Parmi les six films réalisés par Sono Sion en 2015 se trouve Tag , adaptation du roman de Yusuke Yamada, best-seller qui connaît bien le cinéma puisqu’il y a déjà été porté à six reprises. Un projet de commande dont se joue Sion d’une toute autre manière, rassurez-vous, qu’avec Shinjuku Swan (2015). Dans la veine de Suicide Club (2002), le prolifique cinéaste y dessoude bon nombre de lycéennes et ce dès la bluffante introduction qui vaudra au film une mention spéciale pour son ouverture (en plus du prix du meilleur long-métrage) au Festival Fantasia de Montréal. Devant ce bus scolaire coupé en deux et les moitiés de corps de lycéennes qu’il transporte, le spectateur, lui aussi partagé en deux, hésite devant cette situation surréaliste : dois-je prendre peur ou rire devant ces gambettes toujours debout qui crachent, à intervalles réguliers, d’abondantes gerbes de sang ?… Pas de doute possible, il s’agit bien d’un film de Sono Sion.

La Mort, tout au long du métrage, ne cessera de poursuivre sans apparence ni apparente logique les différentes incarnations de la protagoniste : Mitsuko. Si le sort s’acharnait sur chaque individu nommé Sato dans le roman, la mort et la caméra sont ici aux trousses de Mitsuko (Reina Triendl), Keiko (Mariko Shinoda) et Izumi (Erina Mano), matérialisations d’une seule et même personne, témoins que se passent les différents univers parallèles traversés par cette course relais contre la mort. Prénoms-bâtons que se relayent, eux aussi, les films de Sion : Mitsuko est ainsi employée dans Suicide Club (2002), Cold Fish (2010) et Virgin Psychic (2015), Keiko s’incarne deux fois dans Himizu (2012), ainsi qu’une fois encore dans Virgin Psychic, alors qu’on trouve Izumi au sein de Land of Hope (2012) et Guilty of Romance (2011). Autre fait intéressant au sujet de ces noms, passerelles entre les œuvres, les univers de Sion, c’est Megumi Kagurazaka, épouse du réalisateur, qui joue l’une des Keiko d’Himizu, ainsi que les deux Izumi précédemment mentionnées. De là à dire que le pitch de Tag  sert une réflexion sur l’Oeuvre d’un auteur, il n’y a qu’un pas. Pas que ne franchira d’ailleurs pas, du moins entièrement, le film. La faute, certainement, à un investissement personnel moindre du cinéaste, rendu probablement difficile par la nature même du projet. Ou peut-être ce pas est-il simplement retenu par le foutoir bis avec lequel compose Tag.

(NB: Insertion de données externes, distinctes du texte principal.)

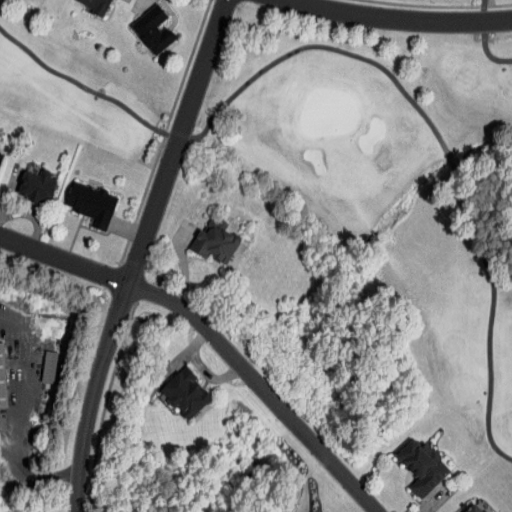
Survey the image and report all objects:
building: (96, 6)
road: (144, 6)
road: (399, 18)
building: (152, 29)
park: (319, 146)
building: (0, 155)
building: (33, 184)
building: (91, 204)
building: (214, 239)
road: (138, 253)
road: (64, 259)
building: (2, 376)
road: (260, 387)
building: (185, 393)
road: (23, 412)
building: (422, 466)
building: (473, 508)
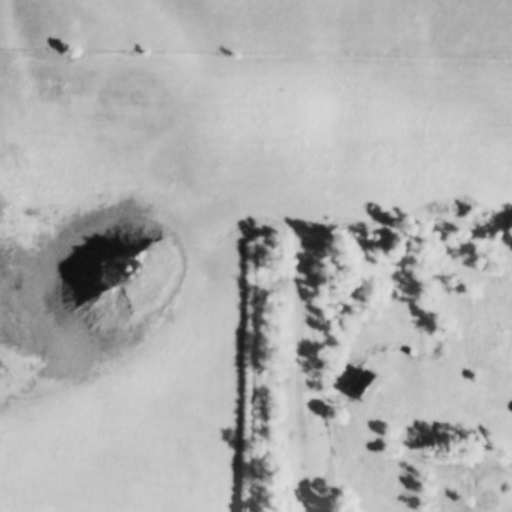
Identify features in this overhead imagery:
quarry: (78, 257)
building: (362, 386)
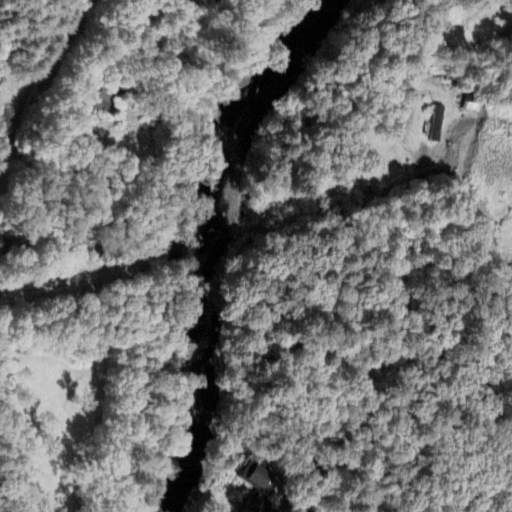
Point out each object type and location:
road: (38, 78)
building: (96, 98)
building: (0, 241)
river: (229, 254)
road: (365, 446)
building: (256, 486)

Toujours est-il que la réflexion, ou ne serait-ce que l’esquisse de celle-ci est bien présente et accompagne le film tout au long de sa course effrénée. A travers celle-ci, Sion se joue du projet, de son œuvre, de lui-même et teinte Tag d’une douce mélancolie. Sentiment renforcé par ses couleurs pâles, grisâtres, qu’égaye tristement le rouge que saigne les maquillages et effets spéciaux de Yoshihiro Nishimura, grand nom du splatterpunk japonais derrière, entre autres, Tokyo Gore Police (2008), Vampire Girl vs. Frankenstein Girl (2009), ainsi que Helldriver (2011). Sentiment transcendé, lorsque la caméra s’envole à la poursuite de Mitsuko et ses camarades de course, sous l’impulsion de Pure As Snow (Trails of Winter Storm), morceau prêté à plusieurs reprises au film par le groupe de post-rock nippon MONO, à qui l’on doit notamment, pour ne citer que ces deux albums, For my Parents (2012) et Hymn to the Immortal Wind (2009), dont est d’ailleurs tiré ledit morceau.

C’est là, à travers ces moments, parvenus à se frayer un chemin entre les « plans culottes » et les carnages, revenus à la surface des citernes d’hémoglobine déversés sur la pellicule, que Tag, étrangement, touche au sublime et touche même tout court.

Fable féministe au propos nébuleux, perdu dans un bordel bis sans nom, Tag est à l’image de ses actrices, ex-idols pour certaines (Mariko Shinoda et Erina Mano, par exemple), attachantes, touchantes, tout en surjeu. Tag, en somme, c’est un peu comme le gloubi-boulga de notre ami Casimir, déséquilibré et plein de bonnes choses qui n’ont rien à faire ensemble, mais qui reste ici à peu près digestes.